The court  below having overruled the  demurrer and having given the defendant the regular time in which to answer, as prescribed by the rules, the  defendant had a right to expect that the proceedings were to be  conducted according to the rules of the court as  laid down.  The defendant had a right to rely upon the express provisions of Rule 9 and to expect that she would be served by the plaintiff himself with a written notice of the entry of the order. She had a right to wait before moving further until the expiration of five days  from the time when such  notice was given.   The plaintiff never gave the  defendant any notice whatever of  the entry of said  order, relying upon the fact that  the defendant was in court at the time the demurrer was overruled  and that she received thereby sufficient notice  of such  order and that  the five days began to run from that time.   The defendant had  a right to rely upon  the rules of court and to expect that she  would be given notice as required thereby.   No negligence or  fault can be imputed to her in so doing.

The judgment  of the court below is reversed and the cause  remanded,  with instructions that  the defendant's answer be received and that the cause proceed to trial in due form. So ordered.

Torres, Mapa, and Johnson, JJ., concur.
Carson, J, concurs in the result.

 




ON MOTION FOE REHEARING


  DECEMBER 15, 1911.

MORELAND, J.:

Little need be said upon this application for a rehearing and re-argument in this case.  The opinion reversing the judgment contains a full statement of the law  applicable to the situation.
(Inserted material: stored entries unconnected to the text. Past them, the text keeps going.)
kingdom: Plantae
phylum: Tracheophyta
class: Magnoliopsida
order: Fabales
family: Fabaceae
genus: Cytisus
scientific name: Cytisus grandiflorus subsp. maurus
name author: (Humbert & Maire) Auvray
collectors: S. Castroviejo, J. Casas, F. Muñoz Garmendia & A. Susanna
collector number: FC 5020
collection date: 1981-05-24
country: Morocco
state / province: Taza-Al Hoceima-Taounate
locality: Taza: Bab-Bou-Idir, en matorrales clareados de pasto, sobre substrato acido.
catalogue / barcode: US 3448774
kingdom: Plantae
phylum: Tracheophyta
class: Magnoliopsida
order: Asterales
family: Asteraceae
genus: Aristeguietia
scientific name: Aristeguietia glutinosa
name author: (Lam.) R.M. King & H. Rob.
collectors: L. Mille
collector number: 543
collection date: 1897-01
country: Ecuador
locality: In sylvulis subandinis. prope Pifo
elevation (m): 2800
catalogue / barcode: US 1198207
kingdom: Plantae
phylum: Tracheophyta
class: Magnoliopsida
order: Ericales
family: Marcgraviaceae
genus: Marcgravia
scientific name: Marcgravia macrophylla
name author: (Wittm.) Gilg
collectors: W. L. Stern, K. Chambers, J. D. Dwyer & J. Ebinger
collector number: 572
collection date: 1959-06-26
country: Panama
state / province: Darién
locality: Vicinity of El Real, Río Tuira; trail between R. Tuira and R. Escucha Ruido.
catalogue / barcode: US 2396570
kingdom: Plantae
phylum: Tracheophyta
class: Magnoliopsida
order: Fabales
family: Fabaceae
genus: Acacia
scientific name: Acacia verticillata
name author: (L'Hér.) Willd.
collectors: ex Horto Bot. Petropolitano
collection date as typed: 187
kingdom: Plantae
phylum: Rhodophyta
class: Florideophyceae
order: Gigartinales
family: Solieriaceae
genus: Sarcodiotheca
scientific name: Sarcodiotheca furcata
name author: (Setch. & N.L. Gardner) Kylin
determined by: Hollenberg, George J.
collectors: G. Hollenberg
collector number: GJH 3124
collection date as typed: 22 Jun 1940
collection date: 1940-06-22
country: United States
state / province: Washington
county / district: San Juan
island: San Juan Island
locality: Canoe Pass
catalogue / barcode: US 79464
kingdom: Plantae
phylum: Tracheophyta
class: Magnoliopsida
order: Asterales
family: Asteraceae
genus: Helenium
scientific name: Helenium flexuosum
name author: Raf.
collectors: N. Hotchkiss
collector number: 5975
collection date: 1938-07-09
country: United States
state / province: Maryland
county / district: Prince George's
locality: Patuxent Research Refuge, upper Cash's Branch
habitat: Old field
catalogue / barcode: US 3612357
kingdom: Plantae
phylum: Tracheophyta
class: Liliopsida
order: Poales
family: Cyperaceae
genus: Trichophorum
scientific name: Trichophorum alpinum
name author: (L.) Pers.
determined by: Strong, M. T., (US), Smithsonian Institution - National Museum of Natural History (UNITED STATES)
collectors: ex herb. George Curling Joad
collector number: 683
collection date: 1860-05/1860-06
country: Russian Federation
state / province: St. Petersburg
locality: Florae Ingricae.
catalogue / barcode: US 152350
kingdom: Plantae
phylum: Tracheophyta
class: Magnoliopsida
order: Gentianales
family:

In that decision we said in part: 

"The  defendant  had  a right to  rely upon  the express provisions of Rule 9 and to expect that she would be served by the plaintiff, himself  with a written notice of the entry of the order.  She had a right to wait before moving further  until the  expiration of  five days from the time when such notice  was given. The plaintiff never gave the defendant  any notice whatever  of the entry of said order, relying upon the fact that the defendant was in court at the time the demurrer was overruled and that she received thereby  sufficient notice  of  such  order and that the five days began to  run  from  that time.   The defendant had a right to rely upon the rules of court and to expect that she would be  given notice as required thereby."

In  referring to the necessity of serving written notice upon the defendant we  did  not mean the defendant personally but rather  her attorney of record.  Notice  of  the various proceedings during the course of  a trial or of an appeal, or both, is properly given by the attorney of record of one party to the attorney  of record of the other.   Notification of the parties personally is not necessary when they have attorneys of record.

It was  admitted in the cause when it was before us on appeal that no notice had been given to the defendant by the plaintiff  of the order overruling the  demurrer to the complaint as required by Rule 9; and that the only notice which the defendant received of such order was that given by the verbal rendition of the  decision of the court at the time the demurrer was overruled.   This being so, it is clear that, if such notice be held sufficient,  as requested by the plaintiff,  there  is a complete abrogation of Rule 9.  This cannot be permitted.  The rules of the court are made to be followed.  Every litigant has a right to rely upon them. To penalize that reliance by a destruction of the rule would be to perpetrate a grave injustice.

The motion for a rehearing is denied.

Mapa, Johnson, and Carson, JJ., concur.